To gain insight into the different scattering mechanisms in the metallic region (T < T_MI), the electrical resistivity data were fitted with the equation below [27,35,36]:

$$\rho \left(T\right)={\rho }_0+{\rho }_2{T}^2+{\rho }_{4.5}{T}^{4.5}$$

(2)

where ${\rho }_0$ represents the grain/domain boundary effect, ${\rho }_2{T}^2$ is due to the electron–electron scattering and ${\rho }_{4.5}{T}^{4.5}$ is attributed to the electron–magnon scattering process in the ferromagnetic region. The experimental data were fitted to the theoretical models in ρ − T plots (not shown). The quality of fitting between them was accessed by the squared linear correlation coefficient (R²) and a good match between experimental results and theoretical models was obtained. The fitting parameters for all the samples are given in

Table 3. Parameters obtained corresponding to the best fit of the experimental data based on Equations (2) and (3) for (1−x) LCMO: x NiO (x = 0.00, 0.05, 0.10, 0.15 and 0.20).

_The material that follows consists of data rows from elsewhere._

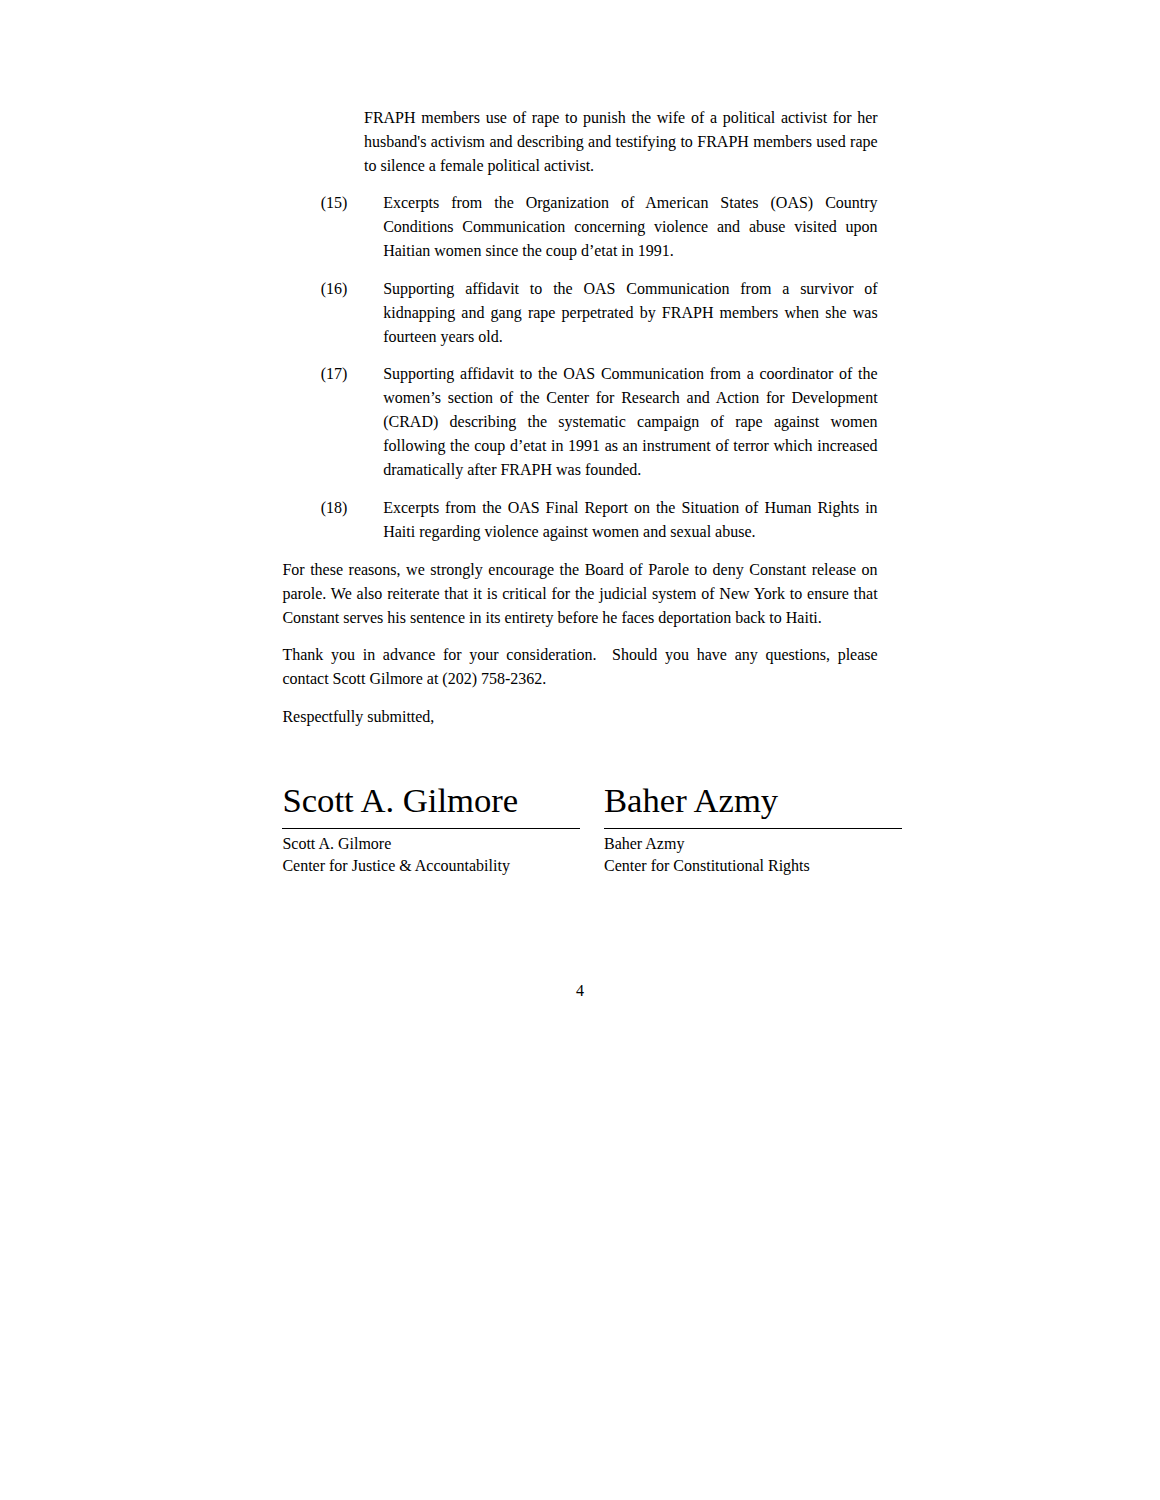FRAPH members use of rape to punish the wife of a political activist for her husband's activism and describing and testifying to FRAPH members used rape to silence a female political activist.
(15) Excerpts from the Organization of American States (OAS) Country Conditions Communication concerning violence and abuse visited upon Haitian women since the coup d’etat in 1991.
(16) Supporting affidavit to the OAS Communication from a survivor of kidnapping and gang rape perpetrated by FRAPH members when she was fourteen years old.
(17) Supporting affidavit to the OAS Communication from a coordinator of the women’s section of the Center for Research and Action for Development (CRAD) describing the systematic campaign of rape against women following the coup d’etat in 1991 as an instrument of terror which increased dramatically after FRAPH was founded.
(18) Excerpts from the OAS Final Report on the Situation of Human Rights in Haiti regarding violence against women and sexual abuse.
For these reasons, we strongly encourage the Board of Parole to deny Constant release on parole. We also reiterate that it is critical for the judicial system of New York to ensure that Constant serves his sentence in its entirety before he faces deportation back to Haiti.
Thank you in advance for your consideration. Should you have any questions, please contact Scott Gilmore at (202) 758-2362.
Respectfully submitted,
| Scott A. Gilmore Scott A. Gilmore Center for Justice & Accountability | Baher Azmy Baher Azmy Center for Constitutional Rights |
4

NiO Content, x	H (kOe)	$\mathit{\rho }\left(\mathit{T}\right)={\mathit{\rho }}_0+{\mathit{\rho }}_2{\mathit{T}}^2+{\mathit{\rho }}_{4.5}{\mathit{T}}^{4.5}$				$\mathit{\rho }\left(\mathit{T}\right)={\mathit{\rho }}_{\mathit{a}}\mathit{T} \mathbf{exp}\left({\mathit{E}}_{\mathit{a}}/{\mathit{K}}_{\mathit{B}}\mathit{T}\right)$
		${\mathit{\rho }}_0$ (Ω cm)	${\mathit{\rho }}_2$ (Ω cm K−2)	${\mathit{\rho }}_{4.5}$ (Ω cm K−4.5)	R2	Ea (meV)	R2
0.00	0	−0.131	0.0047	−9.81 × 10−10	0.998	1.589	0.999
	10	−1.373	0.0037	−9.00 × 10−10	0.998	-	-
0.05	0	50.840	0.0133	−4.20 × 10−8	0.999	1.552	0.998
	10	37.576	0.0102	−3.01 × 10−8	0.999	-	-
0.10	0	607.812	0.0534	−2.40 × 10−7	0.999	1.545	0.998
	10	250.109	0.0845	−3.87 × 10−7	0.997	-	-
0.15	0	-	-	-	-	1.585	0.999
	10	-	-	-	-	-	-
0.20	0	-	-	-	-	1.540	0.997
	10	-	-	-	-	-	-

. It is observed that ${\rho }_0$ is greatest among all parameters. This implies that the residual resistivity due to the grain/domain boundary is primarily responsible for the conduction process in the metallic region. Interestingly, the ${\rho }_0$ has experienced a drastic increase compared to ${\rho }_2$ and ${\rho }_{4.5}$ as the NiO content increases in composite samples. This observation confirmed that the segregation of NiO at the grain/domain boundary and required electrons to tunnel through the NiO layer during the conduction process. Besides that, it can be seen that ${\rho }_0$ decreases with the application of the magnetic field. This might be attributed to the increase of domain size under the influence of the magnetic field, thus reducing the value of ${\rho }_0$ [5]. The polaron conduction is likely to responsible for the conduction in the semiconducting region (T > T_MI) [37]. The small polaron hopping (SPH) model arising from the strong-phonon coupling due to the Jahn–Teller distortion is given by [38,39]:

$$\rho \left(T\right)={\rho }_{a}T \exp \left(E_a/K_{B}T\right)$$

(3)

where ${\rho }_a$ is the temperature-independent coefficient, $K_B$ is Boltzmann’s constant and $E_a$ is the activation energy of the polaron. Figure 5 shows the graph of ln (ρ/T) against 1/T. The plot followed a linear relation at the high-temperature region and the obtained parameters are summarised in Table 3. The good fit between our data and the SPH model demonstrates that the conduction mechanism for the LCMO:NiO composites in the high-temperature region is mainly contributed by the hopping process of small polaron. As shown by the previous studies, the $E_a$ in SPH is related to the height of the phase boundaries [40,41]. It is interesting to point out that the $E_a$ values calculated for the LCMO:NiO composites in this work do not show a significant change with the increasing NiO content. This is contradicted with the previous works as the magnetic disorder in the secondary phase will dominate the conduction process and leads to a higher resistive phase boundary, so a higher $E_a$ is required for the higher concentration of the secondary phase [17,18]. However, the SPH model still accords well with the conduction mechanism in the high-temperature region. Hence, the scattering mechanism in the metallic region can be sufficiently described by the theoretical models as the resistivity data were well fitted with Equations (2) and (3).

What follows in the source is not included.